Stored entries:

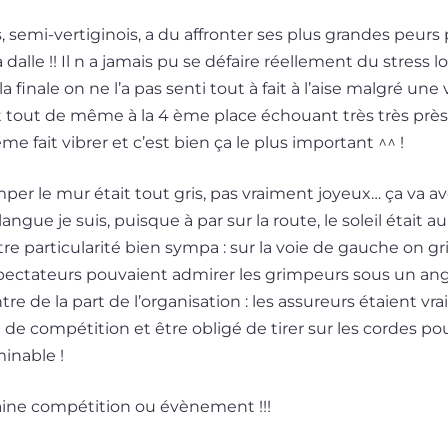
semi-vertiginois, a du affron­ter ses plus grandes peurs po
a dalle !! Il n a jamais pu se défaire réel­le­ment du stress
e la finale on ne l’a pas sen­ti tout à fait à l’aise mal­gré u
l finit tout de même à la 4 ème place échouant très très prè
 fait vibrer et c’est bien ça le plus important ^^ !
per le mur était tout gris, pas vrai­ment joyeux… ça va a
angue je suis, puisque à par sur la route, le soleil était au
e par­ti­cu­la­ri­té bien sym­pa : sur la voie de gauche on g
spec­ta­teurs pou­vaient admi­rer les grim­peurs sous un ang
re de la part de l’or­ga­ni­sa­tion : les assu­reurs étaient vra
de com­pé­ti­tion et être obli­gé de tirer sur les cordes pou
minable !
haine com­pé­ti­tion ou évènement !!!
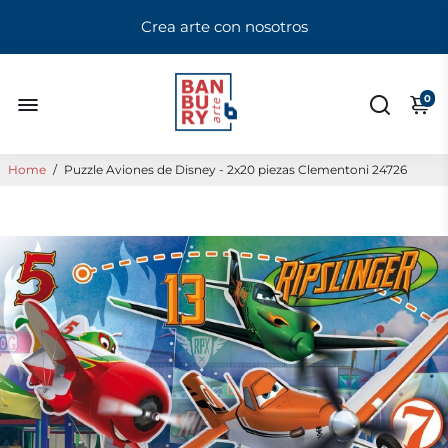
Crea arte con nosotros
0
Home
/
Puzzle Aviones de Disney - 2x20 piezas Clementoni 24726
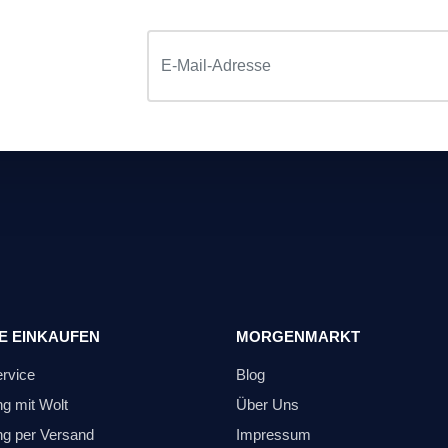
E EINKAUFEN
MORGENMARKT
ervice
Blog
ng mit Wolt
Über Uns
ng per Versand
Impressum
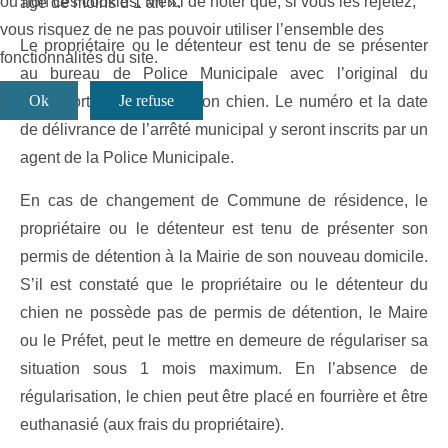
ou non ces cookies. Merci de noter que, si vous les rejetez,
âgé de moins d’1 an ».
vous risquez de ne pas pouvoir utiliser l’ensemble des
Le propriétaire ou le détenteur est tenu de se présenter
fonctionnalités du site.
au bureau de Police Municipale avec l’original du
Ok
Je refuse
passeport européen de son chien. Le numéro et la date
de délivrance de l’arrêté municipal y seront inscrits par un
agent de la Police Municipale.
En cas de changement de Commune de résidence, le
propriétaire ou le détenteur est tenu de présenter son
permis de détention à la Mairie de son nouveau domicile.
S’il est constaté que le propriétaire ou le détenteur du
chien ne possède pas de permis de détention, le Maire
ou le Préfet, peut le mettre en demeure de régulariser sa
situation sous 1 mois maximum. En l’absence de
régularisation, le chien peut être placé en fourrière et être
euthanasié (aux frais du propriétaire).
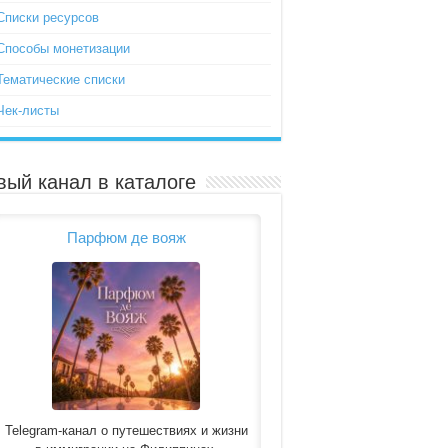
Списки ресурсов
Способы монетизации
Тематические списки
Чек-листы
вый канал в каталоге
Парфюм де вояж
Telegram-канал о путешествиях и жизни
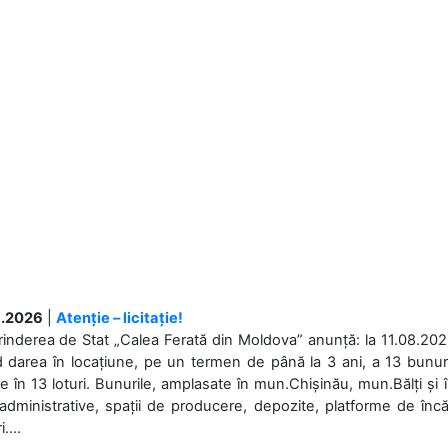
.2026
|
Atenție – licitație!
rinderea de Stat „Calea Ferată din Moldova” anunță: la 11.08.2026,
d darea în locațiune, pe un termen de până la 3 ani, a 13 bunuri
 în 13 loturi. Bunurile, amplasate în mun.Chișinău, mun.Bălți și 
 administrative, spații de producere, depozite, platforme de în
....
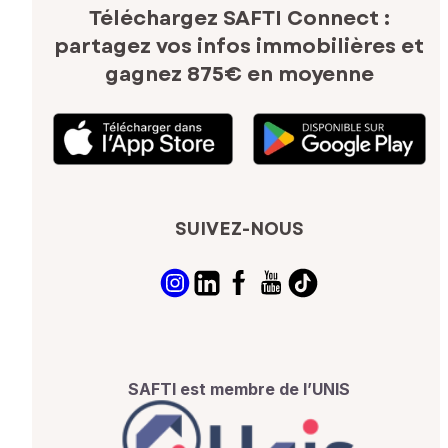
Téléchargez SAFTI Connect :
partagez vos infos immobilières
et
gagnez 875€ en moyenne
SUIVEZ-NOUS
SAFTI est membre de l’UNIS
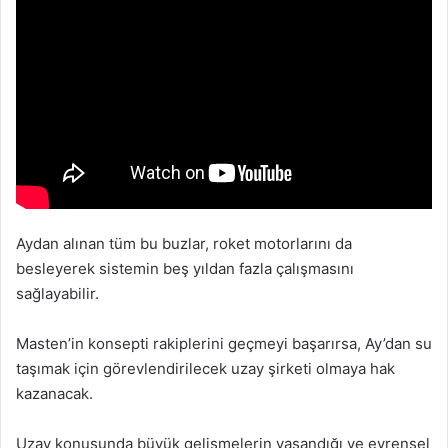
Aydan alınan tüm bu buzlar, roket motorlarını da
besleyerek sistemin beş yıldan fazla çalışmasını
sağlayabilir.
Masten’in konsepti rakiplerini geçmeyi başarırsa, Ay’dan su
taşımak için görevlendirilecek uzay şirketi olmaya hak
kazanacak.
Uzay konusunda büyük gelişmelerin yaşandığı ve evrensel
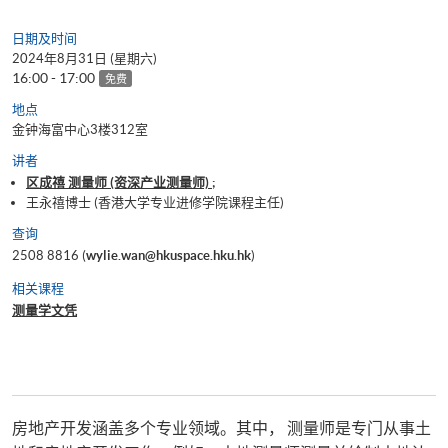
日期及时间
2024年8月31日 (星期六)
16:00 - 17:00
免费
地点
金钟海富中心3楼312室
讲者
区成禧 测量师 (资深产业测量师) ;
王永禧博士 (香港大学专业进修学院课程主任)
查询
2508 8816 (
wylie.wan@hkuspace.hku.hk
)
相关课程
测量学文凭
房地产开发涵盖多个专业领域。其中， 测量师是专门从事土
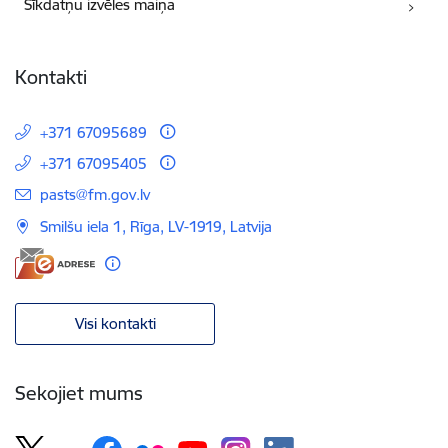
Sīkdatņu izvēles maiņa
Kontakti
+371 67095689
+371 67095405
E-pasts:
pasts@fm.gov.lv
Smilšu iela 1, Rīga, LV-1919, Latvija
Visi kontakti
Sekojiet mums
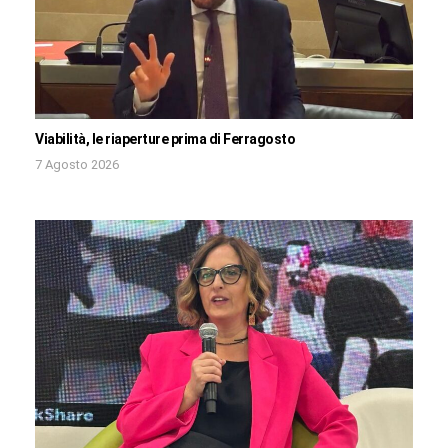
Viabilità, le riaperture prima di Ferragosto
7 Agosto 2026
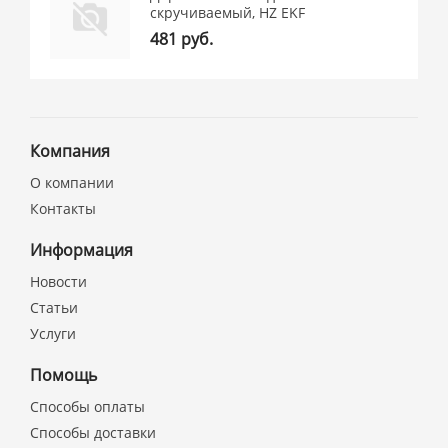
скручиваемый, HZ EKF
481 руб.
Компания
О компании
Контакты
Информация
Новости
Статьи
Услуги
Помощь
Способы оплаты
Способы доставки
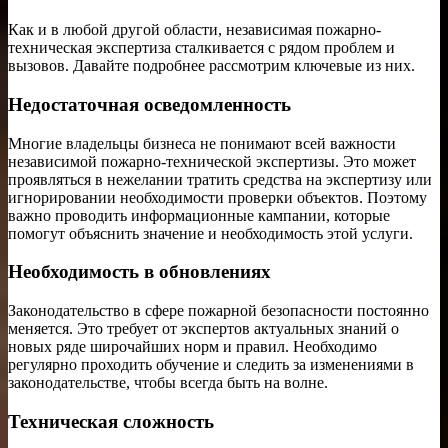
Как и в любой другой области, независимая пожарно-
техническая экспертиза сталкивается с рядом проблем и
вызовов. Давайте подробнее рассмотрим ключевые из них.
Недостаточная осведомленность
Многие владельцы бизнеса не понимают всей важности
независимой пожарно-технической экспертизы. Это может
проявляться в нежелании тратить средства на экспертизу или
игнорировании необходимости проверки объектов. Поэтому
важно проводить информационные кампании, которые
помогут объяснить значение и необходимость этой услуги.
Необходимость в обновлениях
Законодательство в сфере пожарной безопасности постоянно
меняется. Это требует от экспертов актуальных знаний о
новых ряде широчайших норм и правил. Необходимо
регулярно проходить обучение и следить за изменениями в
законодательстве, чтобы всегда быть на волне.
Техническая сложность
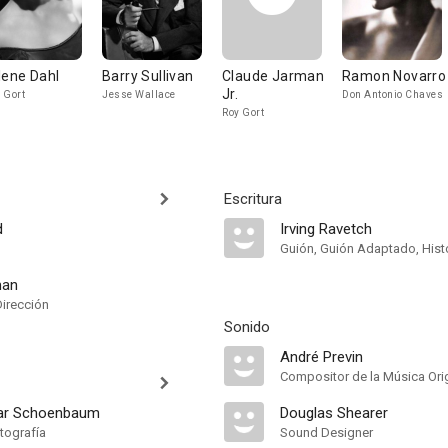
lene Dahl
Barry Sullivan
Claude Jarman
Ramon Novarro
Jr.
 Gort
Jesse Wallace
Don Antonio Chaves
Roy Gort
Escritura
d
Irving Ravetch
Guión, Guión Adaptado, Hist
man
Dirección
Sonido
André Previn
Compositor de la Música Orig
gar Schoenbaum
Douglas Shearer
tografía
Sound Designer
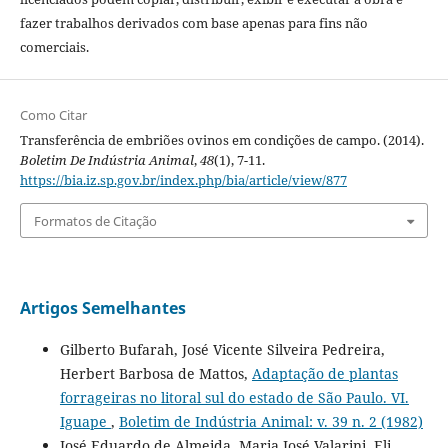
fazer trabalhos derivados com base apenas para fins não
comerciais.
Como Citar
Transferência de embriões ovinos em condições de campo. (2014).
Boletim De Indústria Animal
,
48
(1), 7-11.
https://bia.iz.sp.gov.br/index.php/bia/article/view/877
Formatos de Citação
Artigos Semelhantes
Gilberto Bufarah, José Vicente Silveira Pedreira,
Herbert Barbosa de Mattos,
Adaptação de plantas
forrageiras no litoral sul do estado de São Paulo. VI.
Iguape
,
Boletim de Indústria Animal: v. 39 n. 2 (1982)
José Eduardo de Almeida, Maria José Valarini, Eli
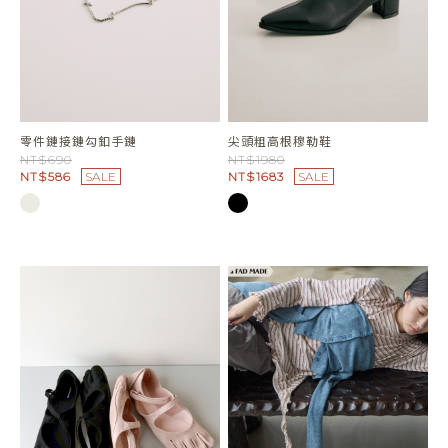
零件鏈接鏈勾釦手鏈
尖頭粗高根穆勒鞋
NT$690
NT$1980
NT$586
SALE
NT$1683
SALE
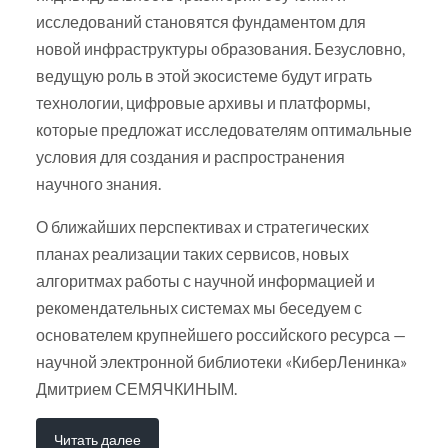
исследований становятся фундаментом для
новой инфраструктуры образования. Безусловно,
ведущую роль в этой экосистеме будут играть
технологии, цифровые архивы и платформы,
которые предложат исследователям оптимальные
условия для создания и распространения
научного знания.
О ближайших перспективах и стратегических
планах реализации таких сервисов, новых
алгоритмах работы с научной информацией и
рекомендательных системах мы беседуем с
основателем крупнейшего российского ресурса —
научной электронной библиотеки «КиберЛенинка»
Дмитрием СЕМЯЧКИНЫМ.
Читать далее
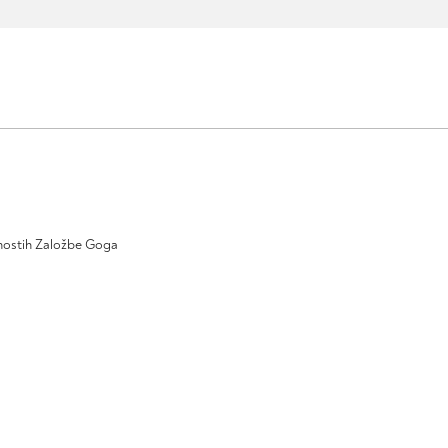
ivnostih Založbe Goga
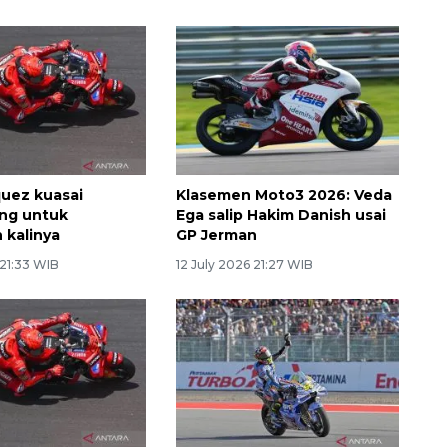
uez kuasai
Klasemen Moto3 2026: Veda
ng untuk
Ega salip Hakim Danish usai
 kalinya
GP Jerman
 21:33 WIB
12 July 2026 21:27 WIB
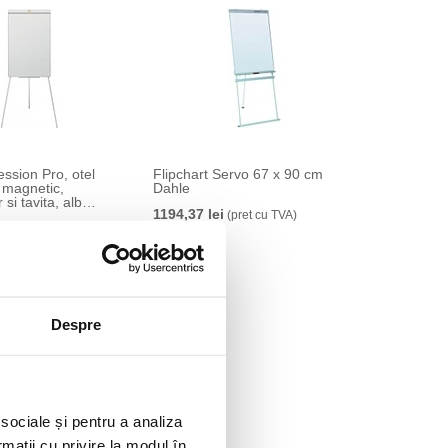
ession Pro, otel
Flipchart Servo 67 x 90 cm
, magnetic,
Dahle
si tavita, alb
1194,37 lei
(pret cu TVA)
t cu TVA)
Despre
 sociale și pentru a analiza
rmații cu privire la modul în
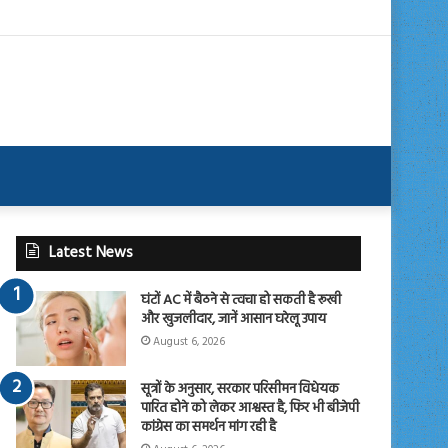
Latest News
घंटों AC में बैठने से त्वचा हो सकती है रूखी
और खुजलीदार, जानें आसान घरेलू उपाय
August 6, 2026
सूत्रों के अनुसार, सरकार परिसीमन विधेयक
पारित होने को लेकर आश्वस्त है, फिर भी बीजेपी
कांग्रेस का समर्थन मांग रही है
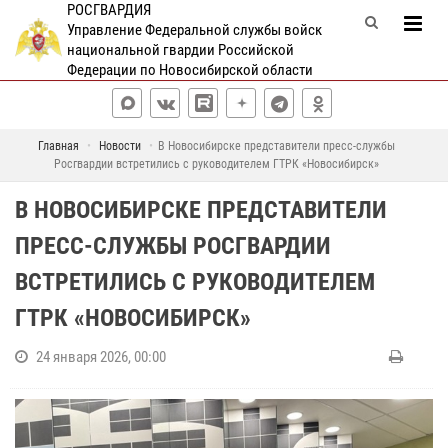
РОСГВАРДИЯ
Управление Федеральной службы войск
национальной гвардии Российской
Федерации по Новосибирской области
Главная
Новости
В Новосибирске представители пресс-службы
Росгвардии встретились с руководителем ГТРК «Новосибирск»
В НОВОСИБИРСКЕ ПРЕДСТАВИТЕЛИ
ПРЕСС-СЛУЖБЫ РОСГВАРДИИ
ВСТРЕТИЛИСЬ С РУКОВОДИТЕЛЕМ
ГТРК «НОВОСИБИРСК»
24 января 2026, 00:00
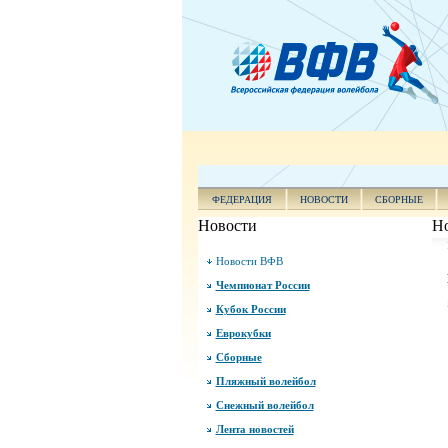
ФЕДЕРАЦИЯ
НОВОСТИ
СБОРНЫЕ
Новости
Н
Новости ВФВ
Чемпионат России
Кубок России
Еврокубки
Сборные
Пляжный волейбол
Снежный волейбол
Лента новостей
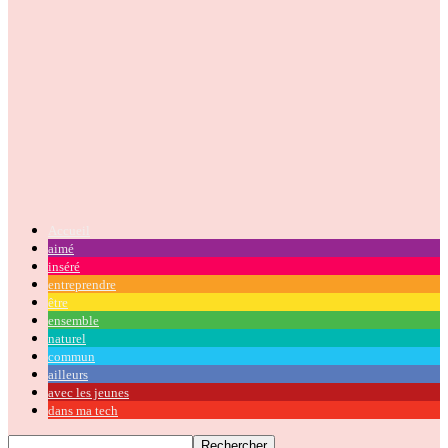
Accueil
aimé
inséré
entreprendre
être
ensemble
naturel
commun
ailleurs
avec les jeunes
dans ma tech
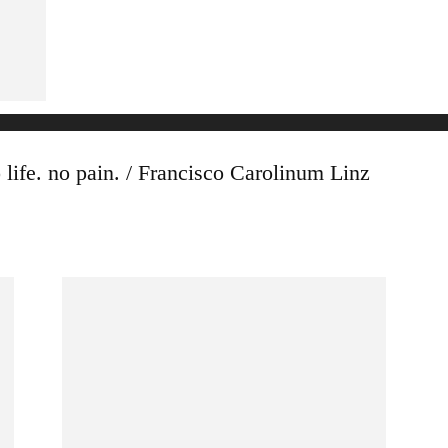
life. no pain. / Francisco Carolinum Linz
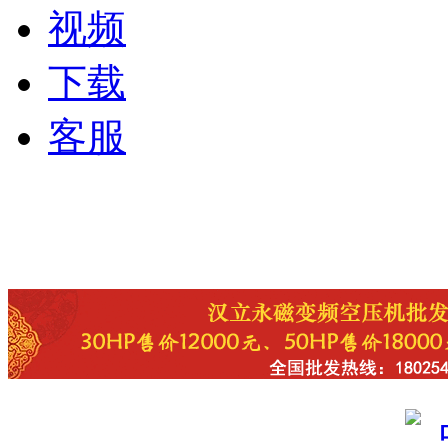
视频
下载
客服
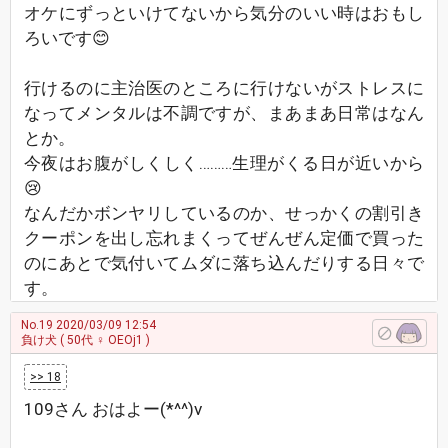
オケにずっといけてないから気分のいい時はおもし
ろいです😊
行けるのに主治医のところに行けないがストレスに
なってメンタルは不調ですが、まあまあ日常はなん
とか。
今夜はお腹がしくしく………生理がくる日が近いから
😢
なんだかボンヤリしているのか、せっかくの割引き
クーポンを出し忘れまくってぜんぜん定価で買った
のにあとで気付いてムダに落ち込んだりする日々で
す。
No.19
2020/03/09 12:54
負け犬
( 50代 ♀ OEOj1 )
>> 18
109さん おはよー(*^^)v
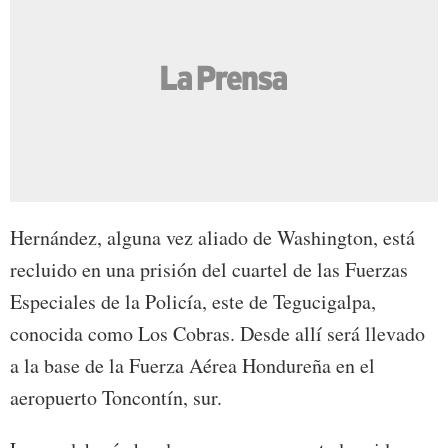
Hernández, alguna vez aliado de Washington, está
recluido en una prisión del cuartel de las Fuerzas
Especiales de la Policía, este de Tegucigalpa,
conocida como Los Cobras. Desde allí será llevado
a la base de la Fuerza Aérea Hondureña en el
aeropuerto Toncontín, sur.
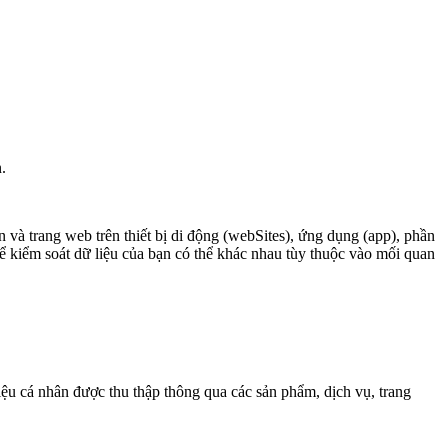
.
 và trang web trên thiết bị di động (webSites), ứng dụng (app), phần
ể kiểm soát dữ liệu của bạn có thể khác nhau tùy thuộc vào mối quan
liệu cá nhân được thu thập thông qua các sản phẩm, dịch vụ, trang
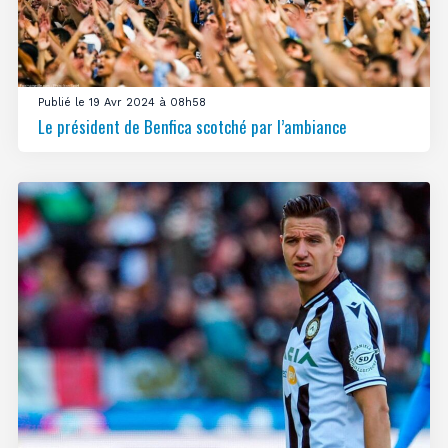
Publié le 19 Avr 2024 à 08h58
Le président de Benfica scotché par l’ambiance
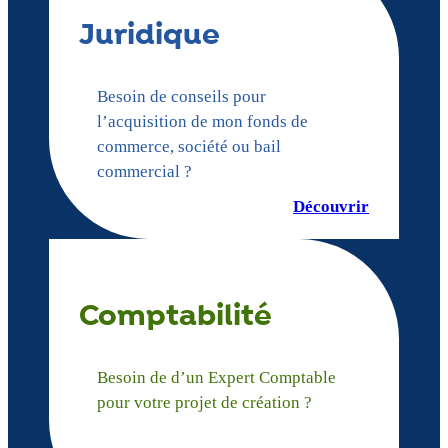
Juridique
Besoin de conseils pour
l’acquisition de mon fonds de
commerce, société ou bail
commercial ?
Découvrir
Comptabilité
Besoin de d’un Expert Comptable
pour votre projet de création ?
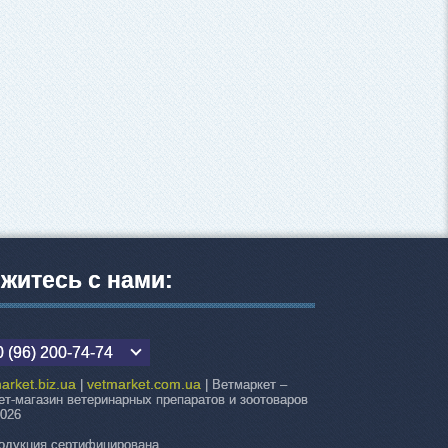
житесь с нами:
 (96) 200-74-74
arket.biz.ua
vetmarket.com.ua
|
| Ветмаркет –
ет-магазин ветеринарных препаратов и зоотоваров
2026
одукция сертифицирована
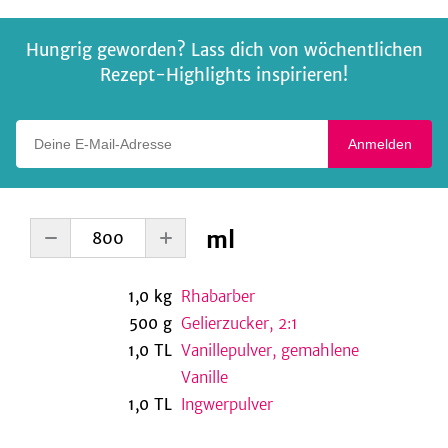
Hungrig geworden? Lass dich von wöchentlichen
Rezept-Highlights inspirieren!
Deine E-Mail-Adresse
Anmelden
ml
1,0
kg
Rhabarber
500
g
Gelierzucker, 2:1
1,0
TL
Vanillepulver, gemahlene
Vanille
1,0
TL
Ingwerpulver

ABOUT THIS TASK:
Copy out the text of the records verbatim, starting at the line with "Publié le 19 Avr 2024 à 08h58" and continuing through the end of the records. Omit the pictures.

ANSWER TO THE EXERCISE:
Publié le 19 Avr 2024 à 08h58
Le président de Benfica scotché par l’ambiance
Juridique
Besoin de conseils pour
l’acquisition de mon fonds de
commerce, société ou bail
commercial ?
Découvrir
Comptabilité
Besoin de d’un Expert Comptable
pour votre projet de création ?
житесь с нами:
 (96) 200-74-74
arket.biz.ua
vetmarket.com.ua
|
| Ветмаркет –
ет-магазин ветеринарных препаратов и зоотоваров
2026
одукция сертифицирована
Hungrig geworden? Lass dich von wöchentlichen
Rezept-Highlights inspirieren!
Deine E-Mail-Adresse
Anmelden
ml
1,0
kg
Rhabarber
500
g
Gelierzucker, 2:1
1,0
TL
Vanillepulver, gemahlene
Vanille
1,0
TL
Ingwerpulver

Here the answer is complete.